Who does this, and why

The exact statistics on SI may never be known, because there is so much stigma attached to the behavior. However, it is estimated that 1% of Americans engage in this behavior. That may not sound like a lot, but it is. That's at LEAST two million people in the United States who cannot find a way to ease the internal pain they feel, and so they seek out the knife, the razor blade, the cigarette lighter, or the wall, to help them. That's two million too many.

Self-Injury is not in itself a diagnosis, but it may be found in people who have other "labels". Borderline Personality Disorder is the only psychological disorder which lists "self-mutilation" as one of the possible criteria, but self-injurious behavior doesn't automatically mean that a person has BPD (even if that is a common assumption among less-educated therapists). Self-injury may also be found in patients diagnosed with mood disorders such as depression or bipolar disorder (a.k.a. manic depression), dissociative disorders, eating disorders, or anxiety disorders such as generalized anxiety, panic attacks, or Post-Traumatic Stress Disorder.

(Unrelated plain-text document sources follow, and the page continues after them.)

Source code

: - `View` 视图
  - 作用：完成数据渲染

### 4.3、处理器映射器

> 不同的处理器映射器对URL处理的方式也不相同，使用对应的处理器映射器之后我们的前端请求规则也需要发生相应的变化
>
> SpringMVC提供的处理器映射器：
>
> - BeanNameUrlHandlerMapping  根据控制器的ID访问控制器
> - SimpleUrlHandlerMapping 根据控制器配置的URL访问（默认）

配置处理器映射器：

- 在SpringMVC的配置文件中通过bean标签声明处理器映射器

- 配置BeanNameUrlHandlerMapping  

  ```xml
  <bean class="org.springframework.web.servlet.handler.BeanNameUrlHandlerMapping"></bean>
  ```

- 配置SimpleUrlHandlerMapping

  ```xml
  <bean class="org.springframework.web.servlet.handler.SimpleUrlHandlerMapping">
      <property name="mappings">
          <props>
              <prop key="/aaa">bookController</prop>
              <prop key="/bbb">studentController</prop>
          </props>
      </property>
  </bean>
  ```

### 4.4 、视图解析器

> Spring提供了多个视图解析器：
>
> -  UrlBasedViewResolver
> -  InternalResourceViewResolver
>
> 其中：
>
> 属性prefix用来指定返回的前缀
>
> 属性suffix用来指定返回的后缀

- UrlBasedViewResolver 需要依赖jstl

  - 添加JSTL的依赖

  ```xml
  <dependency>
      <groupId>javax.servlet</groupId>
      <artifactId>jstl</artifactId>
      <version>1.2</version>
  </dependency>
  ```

For more information on these disorders, please see my mental health page.

There are many different reasons why a person might turn to self-harm. Studies have shown that the brain releases endorphins when a person is injured, which may explain the feelings of calmness commonly experienced after self-injury. Some people do it for the pain, either because they feel numb and just want to feel something, or simply to punish themselves. Some are comforted by the sight of their own blood...maybe they weren't allowed to cry when they were younger, and blood has replaced tears for this person, or it is otherwise symbolic somehow of "getting rid of the pain." For people who are victims or survivors of physical or sexual abuse or molestation, it may be a way to "reclaim" their body, a pain that they can control, or a way to stop flashbacks or keep themself from disocciating. It may also be used as a way to release tension when a person feels anxious, angry, scared, stressed out, or any other "negative" emotion.

Skaters especially are subject to a lot of pressure from coaches, judges, parents, their peers, and even themselves. They may turn to SI as a way to cope with all of the stress and anxiety that comes with the sport, if they have no other "outlets" which work for them. I know that when I had a very hard time keeping my own SI under control, it was the worst during the competition season. Now, however, I am learning to use more constructive coping mechanisms to deal with the stress. See my page on stress management for some ideas, or add some of your own.